Europe is committing suicide again; we should let them

The Europeans tried to commit suicide beginning 100 years ago with what Churchill called a 30 years conflict with a long truce (that included the Stalin purges and the Spanish Civil War)—easily 150 million dead. Now, with these recent European Union elections, they're saying they want to do it again.

I say, let them.

Twice, the United States stepped into centuries of European ethnic and religious hatred leading to savagery of all kinds—a fair amount of it inflicted on the peoples of Asia, Africa and Latin America in the form of colonialism.

We rescued France, which effectively lost both world wars. We gave the Germans the means to rebuild themselves (unlike the Soviets, who took everything that wasn't nailed down back to Mother Russia, where their incompetence could destroy German machinery better). The Marshall Plan and the U.S. nuclear umbrella allowed western Europe the longest and most widely felt prosperity they had ever known.

Yet, ever since the U.S.-Soviet bipolar world ended, the European uglies have been surfacing. The practice of "ethnic cleansing" took the world back to the Holocaust. The hatred of immigrants took the world back to Kipling's "white man's burden."

Their mishandling of the economic crisis, which may have started in United States but rippled through Europe thanks to European banks that eagerly overinvested in junk bonds, has now delivered Europe to levels of suffering not seen since the Great Depression.

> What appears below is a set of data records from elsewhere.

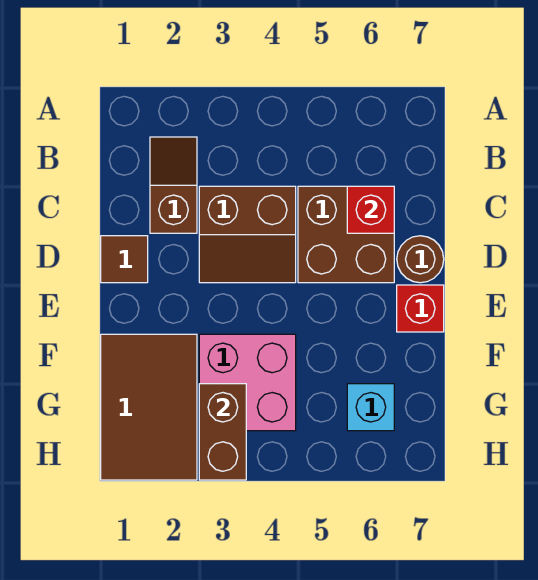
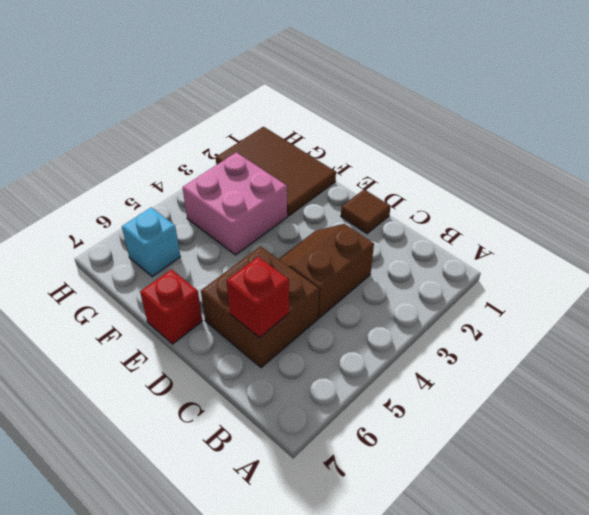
brown slope B2:C2 level 1 top C -> none
brown round brick D7 level 1 -> none
brown brick G3:H3 level 2 -> none

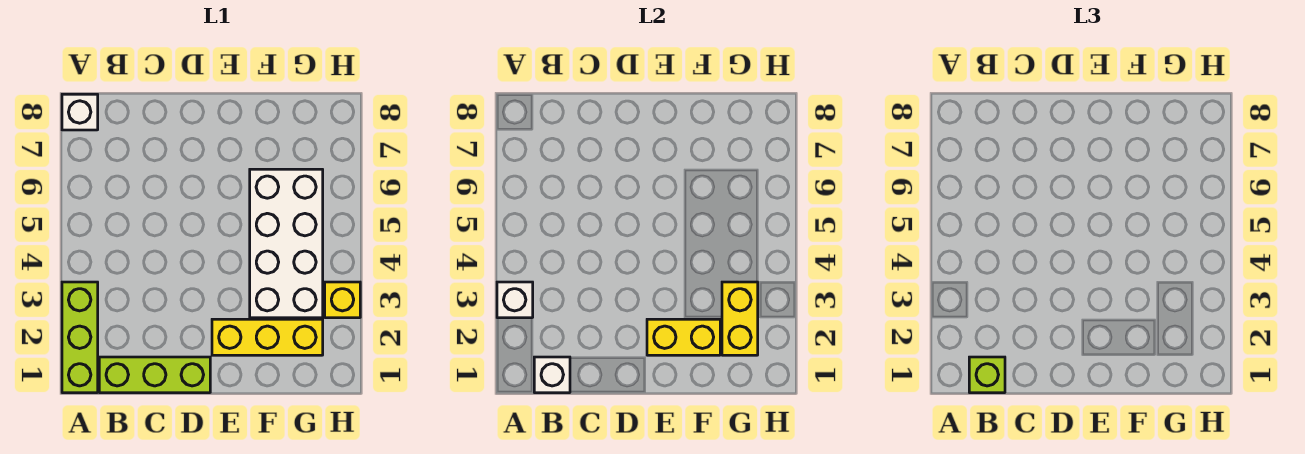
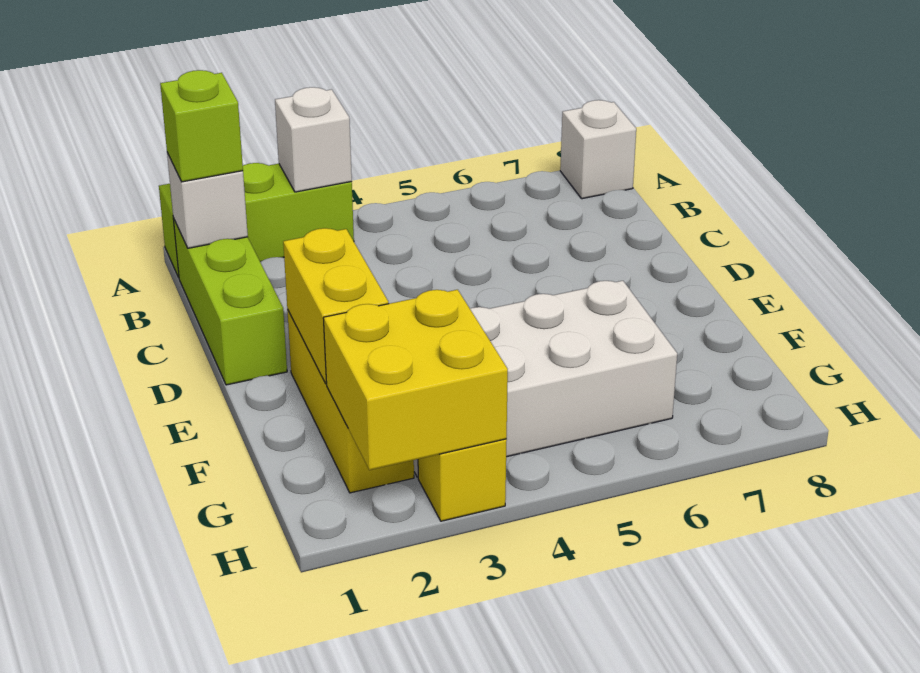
yellow brick G2:G3 level 2 -> yellow brick G2:H3 level 2

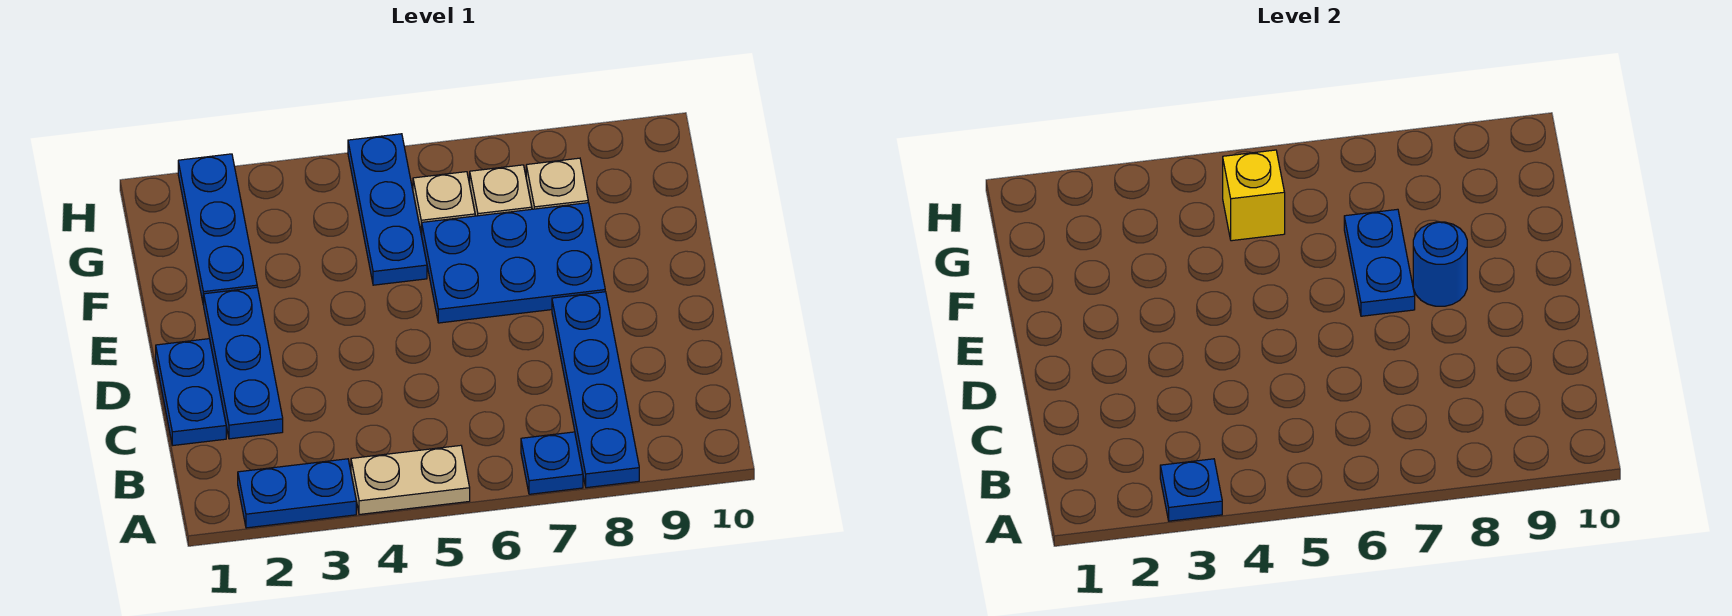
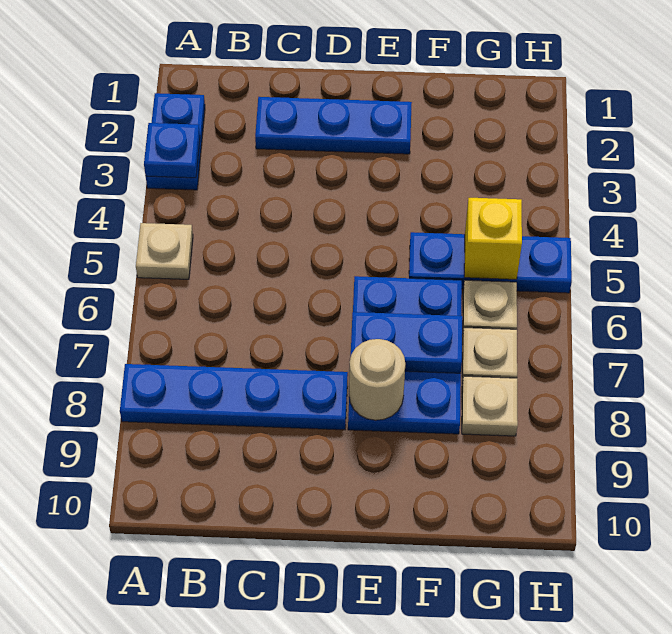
tan plate A4:A5 level 1 -> tan plate A5 level 1
blue plate A7 level 1 -> none
blue plate C1:D1 level 1 -> none
blue round brick E8 level 2 -> tan round brick E8 level 2
blue plate F2:H2 level 1 -> none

True to their script, the Europeans are goosestepping back to fascism, austerity (for the many—not the politicians, not the bankers). The right-wingers, in classic capitalist self-contradiction, have run for and won seats in a useless electoral body (the European Parliament) that they want to implode from within—presumably to die in the ruins with it. Hurray!

Russia is dreaming of empire, France wants Napoleon back (Britain presumably wants Nelson back to defeat Napoleon again). Crimea, not heard of since Tennyson's "Charge of the Light Brigade" in the 19th century, is back in the newspapers—even though newspapers are on the verge of disappearing.

The Europeans are crazy and they deserve everything they choose to inflict on themselves.

I say this as a descendant of Europeans, but of the group of the few plucky Europeans who had the good sense to leave and try to start something better on the western shores of the Atlantic. We may not have succeeded—and some of our dumber cousins are trying to undo the democratic experiment.

At least, we knew not to repeat history. Of course, our own Mark Twain told us about the repetition in his famous aphorism: "History does not repeat itself, but it rhymes."